Merriam-Webster Dictionary

So, it is the payment received by an ordinary person who owns shares in a company that pays dividends. Or it could be the owner of a company who, being able to structure his payment to be through salary or profits, chooses dividends as an option. Times vary according to the company: monthly, quarterly, every quarter, annual, etc.

Dividend stocks are not provided exclusively through shares in the stock market, but also through models such as REITS (Real Estate Investment Trusts) and others. Next week we will do a comparison between REITS and ourselves, but in this newsletter we will focus on the stock market to keep things simple.

And what happens if we reinvest our profits by buying more shares in the company that is paying them? Correct! The next time we will receive a larger payment, which, if reinvested, will end up generating a snowball effect. It sounds like the ideal investment, doesn’t it?

Perhaps we should be careful not to buy what Thomas Brock of Investopedia.com calls “fool’s gold:”

“While high dividends have natural appeal, investors should be careful they are not buying fool’s gold. An investor should ask, why is the dividend yield so high? In some cases, a high dividend yield can indicate a company in distress. The yield is high because the company’s shares have fallen in response to financial troubles. And the high yield may not last for much longer. A company under financial stress could reduce or scrap its dividend in an effort to conserve cash. This in turn could send the company’s share price even lower.”

Did you pay attention to the sentence in bold print in the quote? “A company under financial stress could reduce or scrap its dividend in an effort to conserve cash” means that any company that pays dividends can decide to stop doing so at any time. They can give notice overnight without legal repercussions, since everything is subject to decisions of its board of directors and nothing more.
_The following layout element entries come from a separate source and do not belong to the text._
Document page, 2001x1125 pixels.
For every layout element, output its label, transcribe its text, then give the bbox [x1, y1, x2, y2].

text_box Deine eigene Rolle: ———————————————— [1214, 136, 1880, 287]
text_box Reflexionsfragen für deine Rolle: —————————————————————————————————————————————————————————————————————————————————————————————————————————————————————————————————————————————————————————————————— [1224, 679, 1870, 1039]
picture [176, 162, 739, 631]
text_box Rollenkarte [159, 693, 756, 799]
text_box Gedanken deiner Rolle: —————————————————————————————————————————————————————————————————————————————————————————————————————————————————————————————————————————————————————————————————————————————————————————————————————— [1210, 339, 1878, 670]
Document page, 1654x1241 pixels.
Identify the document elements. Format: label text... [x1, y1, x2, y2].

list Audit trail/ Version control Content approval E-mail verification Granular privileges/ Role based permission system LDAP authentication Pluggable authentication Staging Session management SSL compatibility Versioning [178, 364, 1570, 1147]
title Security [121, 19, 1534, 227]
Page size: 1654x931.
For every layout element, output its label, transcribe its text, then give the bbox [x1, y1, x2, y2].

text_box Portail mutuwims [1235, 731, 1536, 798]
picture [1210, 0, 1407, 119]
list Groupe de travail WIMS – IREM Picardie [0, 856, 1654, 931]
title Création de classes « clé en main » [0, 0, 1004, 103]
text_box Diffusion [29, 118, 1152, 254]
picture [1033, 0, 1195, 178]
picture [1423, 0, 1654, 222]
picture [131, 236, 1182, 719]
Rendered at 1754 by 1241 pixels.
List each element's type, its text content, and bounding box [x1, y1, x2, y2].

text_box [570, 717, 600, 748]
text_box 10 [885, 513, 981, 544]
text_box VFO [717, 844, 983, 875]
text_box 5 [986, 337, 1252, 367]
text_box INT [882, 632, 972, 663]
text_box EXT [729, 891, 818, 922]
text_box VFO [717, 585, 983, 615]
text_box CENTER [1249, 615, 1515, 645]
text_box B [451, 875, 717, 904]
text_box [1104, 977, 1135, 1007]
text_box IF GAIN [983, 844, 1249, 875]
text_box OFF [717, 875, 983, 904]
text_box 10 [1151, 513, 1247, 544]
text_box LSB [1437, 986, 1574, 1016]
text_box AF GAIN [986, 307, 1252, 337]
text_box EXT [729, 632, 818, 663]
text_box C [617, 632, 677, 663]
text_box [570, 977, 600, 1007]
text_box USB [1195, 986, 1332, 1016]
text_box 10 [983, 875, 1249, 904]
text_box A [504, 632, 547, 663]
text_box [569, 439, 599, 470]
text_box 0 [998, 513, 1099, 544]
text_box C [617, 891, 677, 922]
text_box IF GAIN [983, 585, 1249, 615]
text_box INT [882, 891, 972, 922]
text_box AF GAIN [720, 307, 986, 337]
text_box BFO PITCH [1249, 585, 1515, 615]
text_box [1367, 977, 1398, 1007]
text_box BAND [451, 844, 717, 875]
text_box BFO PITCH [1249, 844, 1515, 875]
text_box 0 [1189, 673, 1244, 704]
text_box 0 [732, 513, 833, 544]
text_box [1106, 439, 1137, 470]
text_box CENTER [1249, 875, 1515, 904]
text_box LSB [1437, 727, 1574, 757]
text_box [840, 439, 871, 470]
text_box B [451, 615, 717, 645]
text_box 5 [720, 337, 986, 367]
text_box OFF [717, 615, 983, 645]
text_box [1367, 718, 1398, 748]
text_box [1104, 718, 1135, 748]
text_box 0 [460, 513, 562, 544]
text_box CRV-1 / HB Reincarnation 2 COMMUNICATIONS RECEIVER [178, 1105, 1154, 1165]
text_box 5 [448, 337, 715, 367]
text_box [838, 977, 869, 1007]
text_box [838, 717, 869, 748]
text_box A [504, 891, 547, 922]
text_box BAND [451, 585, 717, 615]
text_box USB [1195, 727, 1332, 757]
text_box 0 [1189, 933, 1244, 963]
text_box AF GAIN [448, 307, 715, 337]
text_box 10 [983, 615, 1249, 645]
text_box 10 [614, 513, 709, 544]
In fact, here is a list of companies that recently suspended such payments:

Source: Barrons.com

Also, when dividends are not paid, the investor’s shares historically tend to depreciate. When the company starts paying dividends again, the cashflow will also be lowered.

We are talking about a model that has multiple attractive aspects, but it can be suspended indefinitely due to a decision that you, the investor, has no control over. This is a  risk that should not be overlooked when using this model as a vehicle to get through this recession, since the investment will not be protected.

By comparison, the Equity & Help model offers the attractive aspects of dividends: cashflow, recurring income, a great return on investment, reinvesting  at your own pace, a good backbone for estate planning, and recession protection.

Each PI has the opportunity to buy more houses using only the income produced by his investment, while still owning them. And don’t neglect the fact that the houses also generate cash flow, which as we mentioned last week, is a resource scarce in times of recession and that makes our program a hot commodity.

Since the PI houses were purchased at their lowest price, you will not be facing a depreciation of your investment.  On top of all this, you can also choose to buy a warranty for each of your properties in a single payment at a low cost.  This  means that your investment will be protected if anything goes south. There is no protection like this in the stock market or dividend-paying stock.

As a PI, you are not  dependent on the financial situation of Equity & Help and you are given a detailed report every month about the performance of your assets. You are free to liquidate productive properties, sell vacant ones or simply end your relationship with us and turn your homes over to another company for management, or  manage the properties yourself.

Many of our PhilanthroInvestors® also like the fact that they are not purchasing the stock  of a company with nothing but the hope that everything goes well and with their only  reward being the money generated by dividends. With Equity & Help PhilanthroInvestors® get the satisfaction and fulfillment of helping families through hard times, allowing them to recover the American dream of owning their own home and that stabilizes neighborhoods in the U.S.

So, which way sounds Recession-proof to you?